Wie viele sind wir?

Wir haben ein animalisches Selbst, das hungert und dürstet und die Zähne bleckt, wenn sein Revier bedroht ist; ein emotionales Selbst, das liebt und fürchtet, fröhlich und niedergeschlagen ist; ein intellektuelles Selbst, das wahrnimmt und analysiert und selbstgefällig über die anderen Selbste nachdenkt; und ein spirituelles Selbst, das strebt und sich sehnt, das anbetet und verehrt. Als Sie 8 Jahre alt waren, hatten Sie ein Selbst, und wenn Sie 80 Jahre als sein werden, werden Sie ein anderes Selbst haben. Vorigen Donnerstag war mein Selbst schlecht gelaunt. Ich schnauzte meine Kinder an, kuschte vor meinem Chef, intrigierte gegen Kollegen und knallte den Hörer auf die Gabel, als meine Schwiegermutter anrief. Morgen werde ich ein anderes Selbst haben: liebevoll zu meiner Familie, respektvoll, aber selbstsicher zu meinem Chef und freundlich, gerecht und rücksichtsvoll zu allen anderen.
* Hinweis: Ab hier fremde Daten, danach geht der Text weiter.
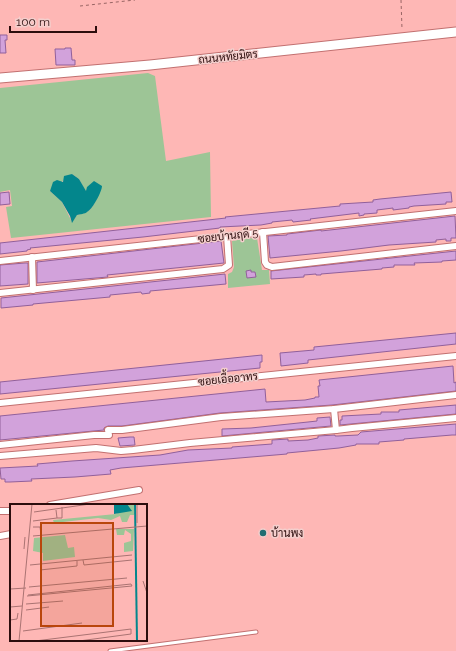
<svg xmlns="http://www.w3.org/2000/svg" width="456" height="651" font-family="Raleway,Sarabun,sans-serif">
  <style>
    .green { fill: #9dc596; fill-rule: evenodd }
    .water { fill: #03868c }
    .building { fill: #d2a2db; stroke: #91609b }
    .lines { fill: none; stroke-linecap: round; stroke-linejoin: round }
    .lane-casing { stroke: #c27070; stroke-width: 5 }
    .street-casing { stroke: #c27070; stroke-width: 8 }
    .secondary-casing { stroke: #c27070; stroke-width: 11 }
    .path { stroke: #996564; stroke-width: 1; stroke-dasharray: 3 3; stroke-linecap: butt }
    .lane { stroke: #fff; stroke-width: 3 }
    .street { stroke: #fff; stroke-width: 6 }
    .secondary { stroke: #fff; stroke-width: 9 }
    .poi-dot { fill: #226d72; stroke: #f4cfcd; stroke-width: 1.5 }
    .labels { text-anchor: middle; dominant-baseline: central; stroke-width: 3; stroke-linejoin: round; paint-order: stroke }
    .street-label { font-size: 11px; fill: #2c0d0d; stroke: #f4cfcd }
    .poi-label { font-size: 11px; fill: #2c0d0d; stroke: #f4cfcd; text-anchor: start }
    .inset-river { fill: none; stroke: #03868c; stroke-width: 2 }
    .inset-road { fill: none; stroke: #aa7372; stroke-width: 1 }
    .view { fill: #b9460c; fill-opacity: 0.15; stroke: #b9460c; stroke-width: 2 }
    .inset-edge { fill: none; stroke: #2c0d0d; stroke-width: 2 }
  </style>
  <rect width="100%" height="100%" fill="#feb7b5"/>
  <g class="green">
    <path d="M148 73 155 76 166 161 210 152 211 217 11 238 6 207 12 206 10 190 0 192V88ZM72 174 79 179 86 192 97 198C91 210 90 212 77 215L72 222 62 202 50 191Z"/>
    <path d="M255 237 257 238 262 270H269L270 284 228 288V274L232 272 234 267 232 241Z"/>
  </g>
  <path class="water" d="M72 174 79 179 86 191 87 187 94 181 102 186C102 191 93 209 87 212 85 214 80 214 77 215L72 223 70 216 62 202 50 191 53 182 57 180 63 182 64 176Z"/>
  <g class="building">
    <path d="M0 35H7V40H5L6 53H0Z"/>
    <path d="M65 48H71L72 60H75V65H56L55 49H65Z"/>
    <path d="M9 192 10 204 0 205V193Z"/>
    <path d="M451 192 452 202H446V204L414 206 409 207V208L393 210V208L377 210V213L364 214V215L359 216V213L310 219 311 220 293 222 292 220 272 222V223L261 225 220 227V228L143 237 30 248 31 249 27 250V251L0 254V243L226 218 225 217 340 206V204L373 202V200L380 199Z"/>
    <path d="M455 216 456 238H451V241H446V239L436 240V242L389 245 341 251 270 258 268 236 287 235V234L321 230V231Z"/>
    <path d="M221 241 224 263 107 275 108 277 37 283V262Z"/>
    <path d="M456 251V260L442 261V262L414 263 415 265H394V267L382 268V269L321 274V275H316V274L304 275V277L271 279V271Z"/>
    <path d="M25 263H28V284L0 286V265Z"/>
    <path d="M251 270V272H255L256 277 247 278 246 271Z"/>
    <path d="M225 274 226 284 150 291V293L142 294 141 292 110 295V297L33 304V305L1 308V298Z"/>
    <path d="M456 333V344L308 360V363L281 366 280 353 314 350V347Z"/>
    <path d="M262 355V362H260V368L0 394V382Z"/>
    <path d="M453 366 454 383 456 382V391L332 405 220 413 122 426H108L104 428V430L0 440V416L265 389 266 402 305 400 315 398V397H319L318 386H320L319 380Z"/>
    <path d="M456 405V414L340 425V420H342V416L381 414V412H399V410Z"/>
    <path d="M330 417 331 426 222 436V429L251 428 308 422 317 421V418Z"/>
    <path d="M456 424V435H452L404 439V440L379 442V444H356V445L339 448 287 453V454L121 468 110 470 111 474 75 477 31 479 32 481 10 482H5V479H1L0 468 38 466 37 464 72 461 160 455 188 450 232 448V447L272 444V440L288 439V441L308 440 318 438V436L335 435V436H338L358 435 361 432Z"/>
    <path d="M130 437H134L135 445 120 446 118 438Z"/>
  </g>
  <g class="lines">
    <defs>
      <path id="lane" d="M110 651 256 632"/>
      <g id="street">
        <path d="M263 232 265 262 267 265 272 267 456 246"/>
        <path d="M32 257 33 290"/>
        <path d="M0 261 456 211"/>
        <path d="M0 293 223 269 229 265 227 236"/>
        <path d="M0 403 456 356"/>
        <path d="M334 409 336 430"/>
        <path d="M0 445 94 435H109L108 430H122L221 417 334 409 456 395"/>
        <path d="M0 456 96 448 121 451 133 450 190 443 336 430 352 428 456 418"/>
        <path d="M50 505 139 490"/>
        <path d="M0 511H11"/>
        <path d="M0 536 11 534"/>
      </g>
      <path id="secondary" d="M0 78 150 65 456 32"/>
    </defs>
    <use href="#lane" class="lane-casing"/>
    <use href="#street" class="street-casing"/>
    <use href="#secondary" class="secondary-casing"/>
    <g class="path">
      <path d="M401 0 402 29"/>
      <path d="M80 6 135 0"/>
    </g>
    <use href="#lane" class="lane"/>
    <use href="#street" class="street"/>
    <use href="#secondary" class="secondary"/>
  </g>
  <circle class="poi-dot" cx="263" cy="533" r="4"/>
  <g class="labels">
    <g class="street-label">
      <text transform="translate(228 57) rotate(-6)">ถนนหทัยมิตร</text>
      <text transform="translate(228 236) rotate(-6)">ซอยบ้านฤดี 5</text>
      <text transform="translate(228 379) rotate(-6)">ซอยเอื้ออาทร</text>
    </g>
    <g class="poi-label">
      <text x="271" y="533">บ้านพง</text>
    </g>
  </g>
  <g transform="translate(10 504)">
    <rect width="137" height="137" fill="#feb7b5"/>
    <path d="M117 0H124V11H120L117 18H112L110 12 101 16 88 14 44 19 43 16 106 10 118 3ZM106 25H124L123 47 114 48V39L121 37V30L115 26 114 31H107ZM55 31 58 44 64 43 65 53 33 57V49L23 47 24 34Z" fill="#9dc596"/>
    <path d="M104 0H117L122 7 104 10Z" fill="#03868c"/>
    <path class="inset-river" d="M125 0 127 137"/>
    <path class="inset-road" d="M127 0V19M46 6 47 14H52V3M24 8 80 0M23 17 47 14M23 23H30L31 31M23 32 137 22M14 45 15 33M73 56 74 61 122 56M20 61 122 51M30 66 67 62V57M133 77 137 89M19 83 117 74M0 85 16 84M17 92 122 82 121 80 18 91M16 100 53 97M0 103 12 102M16 106 39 103M0 116 7 115 8 109M13 127 72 119M9 137 22 0M25 137 121 125V130L69 137"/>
    <path class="view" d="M31 19H103V122H31Z"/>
    <rect width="137" height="137" class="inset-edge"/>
  </g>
  <path d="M10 26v6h86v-6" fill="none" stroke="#2c0d0d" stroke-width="2"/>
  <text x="16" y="26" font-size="12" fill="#2c0d0d" stroke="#f4cfcd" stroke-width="3" paint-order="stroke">100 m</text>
</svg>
Können wir im Ernst glauben, dass in dieser Anhäufung von Zellen, Organen und Gliedmaßen, den wir „Körper“ kennen, ein einziges und einzigartiges „Ich“ wohnt, über alle Berge und Täler der sogenannten Zeit hinweg? Trotzdem sind wir davon überzeugt. Wir können dieses Selbst nicht identifizieren oder beschreiben, und es spiegelt sich auch nicht im Alltag wider. Aber wir wissen, dass es da ist. Und darum ist es da – woher sollte sonst dieses Wissen kommen?

Ein einziges „Ich“ bedeutet, dass unser animalisches, intellektuelles und spirituelles Selbst eine Quelle und ein Ziel hat und dass alle Augenblicke unseres Lebens miteinander zusammenhängen. Was wir heute sind und was wir morgen tun werden, ist die Summe und die Folge dessen, was wir gestern und vorgestern waren und getan haben. Ein einziges „Ich“ bedeutet, dass wir uns mit der Vergangenheit versöhnen und harmonisch leben können.

Die Tora bezeichnet Jom Kippur als achat baschana („einmal im Jahr“). Aber man kann diese hebräischen Worte auch mit „der Eine des Jahres“ übersetzen. Jom Kippur, erklären die chassidischen Meister, ist der Tag, an dem unsere immanente Einheit sichtbar wird.

An 364 Tagen im Jahr sind die Bruchstücke unseres Lebens und unserer Persönlichkeit in der Kammer unserer Seele und in Raum und Zeit verstreut. An Jom Kippur haben wir die Macht, sie mit ihrer Quelle zu vereinigen und nach ihrem Ziel auszurichten.